Ich fahre diskret und würdevoll Taxi, wenngleich mir auf der Rückbank immer ein wenig übel wird, aber man muss gewisse Opfer bringen.

Ich bin eitel genug, um mich ab einem gewissen Alter schönheitschirurgisch verunstalten zu lassen, um wieder ins Zentrum medialer Aufmerksamkeit zu rücken. Wobei ich zugeben muss, dass ich mich nicht allzu gerne fotografieren lasse, schon gar nicht mit Blitz oder heimlich aus Gebüsch heraus an schlechten Tagen, wenn ich aussehe wie der junge Putin.

 

Dirk von Lowtzow hat neulich meine Freundschaftsanfrage auf Facebook abgelehnt, aber er kann es noch nicht besser wissen.

Überhaupt bräuchte ich in Sachen Privatsphäre ein wenig Rückendeckung von, sagen wir, vier bis acht Bodyguards, ein kleines Team von Anwälten für den Fall, dass private Bilder an die Öffentlichkeit gelangen sollten und eine Entourage aus vertrauten Personen, die mich regelmäßig in den Arm nehmen und für mich Hater-Kommentare auf Instagram löschen. Ab einem gewissen Grad der Bekanntheit fände ich auch eine Doppelgängerin wünschenswert, die sensationshungrige Reporter ablenkt, während ich mal wieder in Ruhe im Bioladen einkaufe, oder mit meiner Mutter oder meinem alten Freund Karl Lagerfeld telefoniere. Der könnte mich dann auch gleich stilistisch beraten und wir würden uns so oft wie möglich in Paris auf eine Cola Light verabreden. Auch das macht ja einen guten Promi aus: sagenumwobene Freundschaften zu anderen Lichtgestalten der Pop- und Hochkultur. Dirk von Lowtzow hat neulich meine Freundschaftsanfrage auf Facebook abgelehnt, aber er kann es noch nicht besser wissen.

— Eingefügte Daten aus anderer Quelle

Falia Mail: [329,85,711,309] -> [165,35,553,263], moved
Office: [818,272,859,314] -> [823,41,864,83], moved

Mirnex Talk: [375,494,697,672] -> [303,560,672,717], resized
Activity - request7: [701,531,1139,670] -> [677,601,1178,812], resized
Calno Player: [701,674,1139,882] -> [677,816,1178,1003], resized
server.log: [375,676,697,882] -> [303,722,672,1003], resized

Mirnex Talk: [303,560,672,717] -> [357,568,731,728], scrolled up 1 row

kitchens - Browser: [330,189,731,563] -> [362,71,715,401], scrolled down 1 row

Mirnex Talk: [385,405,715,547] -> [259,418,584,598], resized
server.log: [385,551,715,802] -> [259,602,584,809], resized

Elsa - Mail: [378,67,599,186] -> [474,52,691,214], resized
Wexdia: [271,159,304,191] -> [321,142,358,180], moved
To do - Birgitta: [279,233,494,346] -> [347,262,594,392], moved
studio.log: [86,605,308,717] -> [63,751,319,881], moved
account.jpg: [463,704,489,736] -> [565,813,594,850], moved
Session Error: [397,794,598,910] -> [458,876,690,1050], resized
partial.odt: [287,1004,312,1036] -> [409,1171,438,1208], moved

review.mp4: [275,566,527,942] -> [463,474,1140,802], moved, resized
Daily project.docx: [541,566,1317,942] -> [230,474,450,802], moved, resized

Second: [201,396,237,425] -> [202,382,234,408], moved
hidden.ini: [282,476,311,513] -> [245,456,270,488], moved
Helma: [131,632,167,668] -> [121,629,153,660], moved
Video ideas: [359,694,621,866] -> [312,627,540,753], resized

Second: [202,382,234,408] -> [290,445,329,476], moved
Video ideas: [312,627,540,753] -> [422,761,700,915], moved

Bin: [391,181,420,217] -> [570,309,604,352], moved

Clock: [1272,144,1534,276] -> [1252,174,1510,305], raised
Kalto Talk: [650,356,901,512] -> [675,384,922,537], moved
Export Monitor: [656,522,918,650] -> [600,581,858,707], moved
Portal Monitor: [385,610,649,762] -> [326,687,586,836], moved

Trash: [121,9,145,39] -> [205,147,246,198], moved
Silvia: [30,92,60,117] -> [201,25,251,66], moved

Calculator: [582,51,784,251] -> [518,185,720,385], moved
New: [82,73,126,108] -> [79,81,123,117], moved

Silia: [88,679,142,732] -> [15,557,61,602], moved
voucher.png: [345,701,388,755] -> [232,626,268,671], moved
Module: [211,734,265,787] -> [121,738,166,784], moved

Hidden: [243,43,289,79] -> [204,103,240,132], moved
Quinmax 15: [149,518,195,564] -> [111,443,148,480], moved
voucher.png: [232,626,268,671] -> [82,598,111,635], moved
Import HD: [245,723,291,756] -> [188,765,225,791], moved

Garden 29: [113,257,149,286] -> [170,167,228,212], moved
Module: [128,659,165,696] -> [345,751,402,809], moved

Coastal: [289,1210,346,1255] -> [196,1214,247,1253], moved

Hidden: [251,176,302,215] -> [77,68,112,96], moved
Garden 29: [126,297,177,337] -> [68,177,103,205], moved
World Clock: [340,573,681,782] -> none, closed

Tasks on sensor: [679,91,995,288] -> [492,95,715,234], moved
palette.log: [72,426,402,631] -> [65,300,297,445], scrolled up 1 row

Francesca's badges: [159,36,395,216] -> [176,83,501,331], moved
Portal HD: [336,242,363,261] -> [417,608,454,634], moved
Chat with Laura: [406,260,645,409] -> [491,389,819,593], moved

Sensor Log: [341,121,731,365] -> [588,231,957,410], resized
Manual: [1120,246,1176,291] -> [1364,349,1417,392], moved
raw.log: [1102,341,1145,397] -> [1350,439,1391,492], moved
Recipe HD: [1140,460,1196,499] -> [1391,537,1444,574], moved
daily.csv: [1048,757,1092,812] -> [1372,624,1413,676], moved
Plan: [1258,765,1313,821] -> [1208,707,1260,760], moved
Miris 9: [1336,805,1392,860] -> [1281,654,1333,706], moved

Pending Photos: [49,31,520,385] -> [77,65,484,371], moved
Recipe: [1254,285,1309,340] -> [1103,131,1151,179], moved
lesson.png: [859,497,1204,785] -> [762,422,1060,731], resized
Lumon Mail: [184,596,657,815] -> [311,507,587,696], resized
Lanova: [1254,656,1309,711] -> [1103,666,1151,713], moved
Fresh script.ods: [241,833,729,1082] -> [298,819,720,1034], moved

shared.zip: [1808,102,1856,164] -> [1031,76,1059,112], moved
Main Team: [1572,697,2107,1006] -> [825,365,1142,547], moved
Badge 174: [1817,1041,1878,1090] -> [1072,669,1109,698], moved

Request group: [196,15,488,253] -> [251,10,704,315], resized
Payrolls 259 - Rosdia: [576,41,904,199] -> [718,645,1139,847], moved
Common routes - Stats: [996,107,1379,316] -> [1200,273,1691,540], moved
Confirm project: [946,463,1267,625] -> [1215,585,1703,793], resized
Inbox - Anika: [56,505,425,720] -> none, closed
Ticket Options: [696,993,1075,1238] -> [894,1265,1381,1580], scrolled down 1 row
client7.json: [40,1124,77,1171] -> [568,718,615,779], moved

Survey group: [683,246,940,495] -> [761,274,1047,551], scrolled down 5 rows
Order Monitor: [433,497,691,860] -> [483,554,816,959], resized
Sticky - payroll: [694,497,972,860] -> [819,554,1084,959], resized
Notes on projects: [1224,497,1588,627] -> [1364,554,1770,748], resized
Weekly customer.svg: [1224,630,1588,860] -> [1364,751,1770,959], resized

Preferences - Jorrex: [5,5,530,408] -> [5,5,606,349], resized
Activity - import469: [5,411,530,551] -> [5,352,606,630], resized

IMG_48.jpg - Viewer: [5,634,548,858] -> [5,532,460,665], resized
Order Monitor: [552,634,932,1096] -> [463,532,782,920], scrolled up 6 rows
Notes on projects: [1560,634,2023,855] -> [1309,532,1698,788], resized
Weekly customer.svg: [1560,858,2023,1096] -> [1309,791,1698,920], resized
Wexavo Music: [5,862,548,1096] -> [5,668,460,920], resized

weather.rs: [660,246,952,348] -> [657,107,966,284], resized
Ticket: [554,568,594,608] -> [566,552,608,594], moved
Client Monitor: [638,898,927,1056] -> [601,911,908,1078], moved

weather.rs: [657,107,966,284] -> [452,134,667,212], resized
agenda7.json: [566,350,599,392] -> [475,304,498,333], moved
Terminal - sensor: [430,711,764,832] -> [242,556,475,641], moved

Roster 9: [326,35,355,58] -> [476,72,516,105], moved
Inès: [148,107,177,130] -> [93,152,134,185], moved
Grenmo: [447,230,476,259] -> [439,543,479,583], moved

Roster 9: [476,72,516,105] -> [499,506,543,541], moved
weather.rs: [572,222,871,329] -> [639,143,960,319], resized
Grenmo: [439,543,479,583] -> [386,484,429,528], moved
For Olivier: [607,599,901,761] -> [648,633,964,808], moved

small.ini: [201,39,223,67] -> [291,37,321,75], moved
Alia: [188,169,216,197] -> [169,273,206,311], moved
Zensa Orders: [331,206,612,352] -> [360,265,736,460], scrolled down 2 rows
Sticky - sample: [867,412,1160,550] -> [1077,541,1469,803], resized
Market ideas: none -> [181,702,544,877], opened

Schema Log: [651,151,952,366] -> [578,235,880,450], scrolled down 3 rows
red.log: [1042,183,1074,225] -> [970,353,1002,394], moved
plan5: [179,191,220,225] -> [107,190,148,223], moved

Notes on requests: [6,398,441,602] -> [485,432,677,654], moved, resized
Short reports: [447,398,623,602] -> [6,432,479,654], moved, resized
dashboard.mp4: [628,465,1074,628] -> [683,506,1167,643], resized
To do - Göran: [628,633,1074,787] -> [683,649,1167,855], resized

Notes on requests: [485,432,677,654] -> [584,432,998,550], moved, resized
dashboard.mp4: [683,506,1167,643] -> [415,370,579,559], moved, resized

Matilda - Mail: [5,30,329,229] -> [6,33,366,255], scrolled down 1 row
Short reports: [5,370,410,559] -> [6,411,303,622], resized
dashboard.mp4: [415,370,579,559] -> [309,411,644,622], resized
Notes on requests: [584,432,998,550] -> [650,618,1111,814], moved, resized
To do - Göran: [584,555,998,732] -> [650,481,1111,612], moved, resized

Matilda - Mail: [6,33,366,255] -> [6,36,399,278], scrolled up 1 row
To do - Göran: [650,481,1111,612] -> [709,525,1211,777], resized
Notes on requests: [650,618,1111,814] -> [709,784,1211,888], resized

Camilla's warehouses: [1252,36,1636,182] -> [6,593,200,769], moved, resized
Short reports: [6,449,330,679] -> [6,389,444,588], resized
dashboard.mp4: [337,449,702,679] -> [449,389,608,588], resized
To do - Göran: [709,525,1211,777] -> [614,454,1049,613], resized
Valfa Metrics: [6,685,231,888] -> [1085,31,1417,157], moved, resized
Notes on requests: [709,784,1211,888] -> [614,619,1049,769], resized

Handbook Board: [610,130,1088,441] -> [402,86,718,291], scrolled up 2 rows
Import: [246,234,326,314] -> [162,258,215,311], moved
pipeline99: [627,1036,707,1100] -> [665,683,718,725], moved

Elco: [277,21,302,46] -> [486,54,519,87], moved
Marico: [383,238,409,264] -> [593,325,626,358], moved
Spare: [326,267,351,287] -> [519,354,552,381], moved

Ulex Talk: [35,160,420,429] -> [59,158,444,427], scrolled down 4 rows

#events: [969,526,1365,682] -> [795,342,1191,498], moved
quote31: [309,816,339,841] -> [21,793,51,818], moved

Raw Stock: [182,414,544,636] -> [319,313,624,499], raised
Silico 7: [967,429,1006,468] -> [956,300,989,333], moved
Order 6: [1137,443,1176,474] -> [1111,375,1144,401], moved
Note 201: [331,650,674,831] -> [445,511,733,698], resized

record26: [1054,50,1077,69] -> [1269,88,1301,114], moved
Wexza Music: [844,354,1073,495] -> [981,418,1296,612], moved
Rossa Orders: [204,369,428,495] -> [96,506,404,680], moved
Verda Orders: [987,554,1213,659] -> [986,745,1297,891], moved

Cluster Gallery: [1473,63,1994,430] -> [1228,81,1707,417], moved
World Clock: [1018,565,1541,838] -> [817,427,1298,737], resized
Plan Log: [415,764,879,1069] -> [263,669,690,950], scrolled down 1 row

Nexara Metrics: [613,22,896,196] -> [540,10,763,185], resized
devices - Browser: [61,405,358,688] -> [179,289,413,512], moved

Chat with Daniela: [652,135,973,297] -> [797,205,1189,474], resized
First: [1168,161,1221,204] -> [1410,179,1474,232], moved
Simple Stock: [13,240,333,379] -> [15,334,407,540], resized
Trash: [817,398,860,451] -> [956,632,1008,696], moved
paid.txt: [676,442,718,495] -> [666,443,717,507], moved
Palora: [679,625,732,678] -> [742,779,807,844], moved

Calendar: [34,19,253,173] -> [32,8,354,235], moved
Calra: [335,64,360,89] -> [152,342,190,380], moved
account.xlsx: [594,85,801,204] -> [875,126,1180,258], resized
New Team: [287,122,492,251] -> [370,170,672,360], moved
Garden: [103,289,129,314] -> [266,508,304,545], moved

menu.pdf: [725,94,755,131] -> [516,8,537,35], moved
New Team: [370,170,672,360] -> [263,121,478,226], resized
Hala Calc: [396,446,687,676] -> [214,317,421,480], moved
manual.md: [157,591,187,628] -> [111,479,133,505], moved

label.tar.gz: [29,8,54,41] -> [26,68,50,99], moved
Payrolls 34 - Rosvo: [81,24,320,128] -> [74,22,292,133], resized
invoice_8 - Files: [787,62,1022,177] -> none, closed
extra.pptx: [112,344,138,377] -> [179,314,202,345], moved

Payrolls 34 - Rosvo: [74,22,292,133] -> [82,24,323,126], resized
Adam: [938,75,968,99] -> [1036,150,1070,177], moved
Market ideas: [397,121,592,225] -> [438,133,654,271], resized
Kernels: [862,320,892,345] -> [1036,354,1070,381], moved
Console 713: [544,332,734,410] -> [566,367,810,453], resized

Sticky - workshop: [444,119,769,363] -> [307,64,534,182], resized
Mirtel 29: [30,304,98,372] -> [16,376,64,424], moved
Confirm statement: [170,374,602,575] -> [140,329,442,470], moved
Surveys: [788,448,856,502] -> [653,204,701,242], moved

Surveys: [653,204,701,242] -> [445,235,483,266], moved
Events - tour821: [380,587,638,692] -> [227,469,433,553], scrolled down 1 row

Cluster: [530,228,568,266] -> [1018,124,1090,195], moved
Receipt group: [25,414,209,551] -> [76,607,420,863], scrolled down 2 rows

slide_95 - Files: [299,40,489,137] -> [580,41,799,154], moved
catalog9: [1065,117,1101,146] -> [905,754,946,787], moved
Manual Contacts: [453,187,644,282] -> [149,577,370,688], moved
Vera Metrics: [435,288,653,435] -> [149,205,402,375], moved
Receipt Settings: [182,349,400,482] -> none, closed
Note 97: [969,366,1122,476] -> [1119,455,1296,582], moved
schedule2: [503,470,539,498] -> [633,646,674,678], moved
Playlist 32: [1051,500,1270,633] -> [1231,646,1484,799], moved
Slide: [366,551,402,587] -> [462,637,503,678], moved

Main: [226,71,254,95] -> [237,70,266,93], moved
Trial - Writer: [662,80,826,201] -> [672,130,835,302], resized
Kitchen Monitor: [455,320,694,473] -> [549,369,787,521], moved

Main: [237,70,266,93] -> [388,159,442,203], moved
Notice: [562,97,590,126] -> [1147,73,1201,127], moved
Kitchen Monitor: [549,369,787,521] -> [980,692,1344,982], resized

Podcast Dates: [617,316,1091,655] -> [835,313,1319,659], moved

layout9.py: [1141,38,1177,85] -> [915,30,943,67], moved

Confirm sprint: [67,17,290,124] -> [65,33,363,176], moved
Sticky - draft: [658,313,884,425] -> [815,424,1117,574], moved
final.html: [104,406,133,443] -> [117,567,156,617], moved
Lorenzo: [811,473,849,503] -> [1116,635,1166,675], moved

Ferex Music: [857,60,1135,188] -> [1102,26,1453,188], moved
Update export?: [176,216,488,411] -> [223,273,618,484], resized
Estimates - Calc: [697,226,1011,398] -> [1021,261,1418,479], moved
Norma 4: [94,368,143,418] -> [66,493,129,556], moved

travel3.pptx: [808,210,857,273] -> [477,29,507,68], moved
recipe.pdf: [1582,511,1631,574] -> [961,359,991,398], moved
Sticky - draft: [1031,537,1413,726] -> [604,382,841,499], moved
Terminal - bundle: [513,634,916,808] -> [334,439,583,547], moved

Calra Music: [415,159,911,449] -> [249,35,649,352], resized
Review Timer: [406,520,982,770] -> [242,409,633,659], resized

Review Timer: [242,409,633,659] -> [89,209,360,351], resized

Am Ende wäre ich auch bereit, reich und einsam zu sterben, vorausgesetzt, man benennt nach meinem Ableben keine Grundschulen oder Straßen in hässlichen Neubausiedlungen nach mir. Auf meinem Grabstein würde das Rezept für meine beliebten Erdnuss-Brownies stehen, denn ich möchte als große Wohltäterin erinnert werden.

Angebote direkt ans Management

Auch wenn ich nicht nachvollziehen kann, warum der güldene Staffelstab der A-Prominenz bisher an mir vorbeigegangen ist, halte ich guter Hoffnung weiter die Stellung in der fünften Reihe. Immerhin wurde ich schon mehrfach auf der Straße angesprochen. Natürlich erntete ich dann große Augen, wenn ich mein Autogramm schwungvoll auf Stadtpläne und Smartphones zeichnete, aber es ist einfach wichtig, nahbar und bodenständig zu bleiben.

Wer also von einer freien Stelle hört oder gerade auf der Suche ist nach einem unterqualifizierten, überambitionierten Jungtalent ohne Berufserfahrung, aber dafür umso mehr Ehrgeiz, den erfolgsgepflasterten Weg des Ruhmes in Designerschuhen hinabzuschweben: Angebote direkt an mein Management beziehungsweise mich. Bitte nur ernstgemeinte Zuschriften.